The drop in hormone levels that causes psueudomenstruation can also cause galactorrhea, a phenomenon in which newborns develop tiny breast buds—and actually lactate, producing tiny amounts of milk from their nipples. And it can happen in boys as well as girls.
Like pseudomenstruation, it’s not dangerous or uncommon, occurring in about 5 percent of all newborns, and can persist for up to two months. (In old European folklore, milk from the breasts of newborn babies was referred to as “witch’s milk” and was thought to have magical powers.)
Babies start urinating in the womb just a few months after conception. Where does it go? They drink it! More precisely, the urine mixes with the amniotic fluid surrounding the baby in the uterus. And by the third trimester of pregnancy, a fetus swallows about a liter of amniotic fluid every day. Since a fetus does not need hydration or nutrition in the womb—that comes from mom via the umbilical cord— experts say this serves mostly as practice for swallowing and digestion.
This means that every last one of us spent several months of our lives drinking our own pee. (Fetal pooping is rare…but it does happen sometimes. And that’s all we’re going to say about that.)

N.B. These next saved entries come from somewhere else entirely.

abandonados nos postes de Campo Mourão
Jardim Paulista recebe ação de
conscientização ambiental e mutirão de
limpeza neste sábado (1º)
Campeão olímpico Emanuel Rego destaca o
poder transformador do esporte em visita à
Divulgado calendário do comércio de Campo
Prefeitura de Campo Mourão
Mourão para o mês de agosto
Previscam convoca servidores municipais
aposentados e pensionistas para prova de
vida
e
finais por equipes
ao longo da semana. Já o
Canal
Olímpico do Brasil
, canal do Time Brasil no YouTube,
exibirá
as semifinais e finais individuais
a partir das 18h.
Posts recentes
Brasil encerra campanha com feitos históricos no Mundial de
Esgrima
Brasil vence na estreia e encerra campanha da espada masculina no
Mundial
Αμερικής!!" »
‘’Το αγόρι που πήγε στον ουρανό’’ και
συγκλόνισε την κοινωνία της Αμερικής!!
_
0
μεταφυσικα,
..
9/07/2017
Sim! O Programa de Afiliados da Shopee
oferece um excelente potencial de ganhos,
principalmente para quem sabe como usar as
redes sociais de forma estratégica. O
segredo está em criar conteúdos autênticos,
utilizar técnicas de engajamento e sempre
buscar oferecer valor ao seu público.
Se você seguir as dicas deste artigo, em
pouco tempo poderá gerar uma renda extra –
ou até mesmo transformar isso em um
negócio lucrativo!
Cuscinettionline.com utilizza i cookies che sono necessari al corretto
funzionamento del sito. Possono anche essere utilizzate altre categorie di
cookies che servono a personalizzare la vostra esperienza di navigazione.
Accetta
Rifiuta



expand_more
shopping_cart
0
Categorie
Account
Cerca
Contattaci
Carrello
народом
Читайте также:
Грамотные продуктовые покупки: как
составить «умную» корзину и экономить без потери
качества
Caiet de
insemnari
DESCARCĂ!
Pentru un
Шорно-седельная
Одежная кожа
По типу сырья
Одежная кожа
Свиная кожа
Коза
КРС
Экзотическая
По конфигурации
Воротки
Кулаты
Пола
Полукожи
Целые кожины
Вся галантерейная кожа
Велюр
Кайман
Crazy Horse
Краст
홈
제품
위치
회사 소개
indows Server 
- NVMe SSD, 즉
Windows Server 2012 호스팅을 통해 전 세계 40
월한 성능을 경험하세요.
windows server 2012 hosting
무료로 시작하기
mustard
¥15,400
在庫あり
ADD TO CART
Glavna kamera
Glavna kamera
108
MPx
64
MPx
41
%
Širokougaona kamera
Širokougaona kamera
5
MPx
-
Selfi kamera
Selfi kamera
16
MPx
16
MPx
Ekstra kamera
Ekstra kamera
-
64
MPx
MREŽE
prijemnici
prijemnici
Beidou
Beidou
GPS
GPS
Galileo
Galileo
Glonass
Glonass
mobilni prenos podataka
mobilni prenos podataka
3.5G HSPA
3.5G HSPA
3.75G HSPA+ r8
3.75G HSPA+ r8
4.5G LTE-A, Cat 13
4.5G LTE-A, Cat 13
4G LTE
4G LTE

They remember what they taste.
As we told you earlier, newborn babies cannot taste salt, but they can taste other flavors—and they can taste those flavors while they’re still in the womb, starting from about four or five months into pregnancy. Amniotic fluid is believed to be affected by the food the expectant mother eats, which, in turn, is believed to affect a baby’s flavor preferences after birth. If a pregnant mom eats a lot of garlicky foods, for example, the baby will taste that in her amniotic fluid in the womb—and will have a good chance of being drawn to garlic-flavored foods after birth.
They’re covered in hair.
Sometimes babies are born with just a few tufts of hair on the top of their heads, or a fine “peach fuzz” all over their tiny domes. This isn’t what we’re talking about. As it develops in the womb, a baby’s entire body becomes covered in a thin layer of hair called lanugo. Child development experts say that the hair helps regulate a body’s temperature, in utero. So, if your baby is born looking like a werewolf-in-training, don’t worry—it’s perfectly normal. The hair will gently fall out on its own over the first few weeks of the newborn’s life. If your baby wasn’t born covered in lanugo, well, it already fell off toward the end of gestation, and the baby ate it.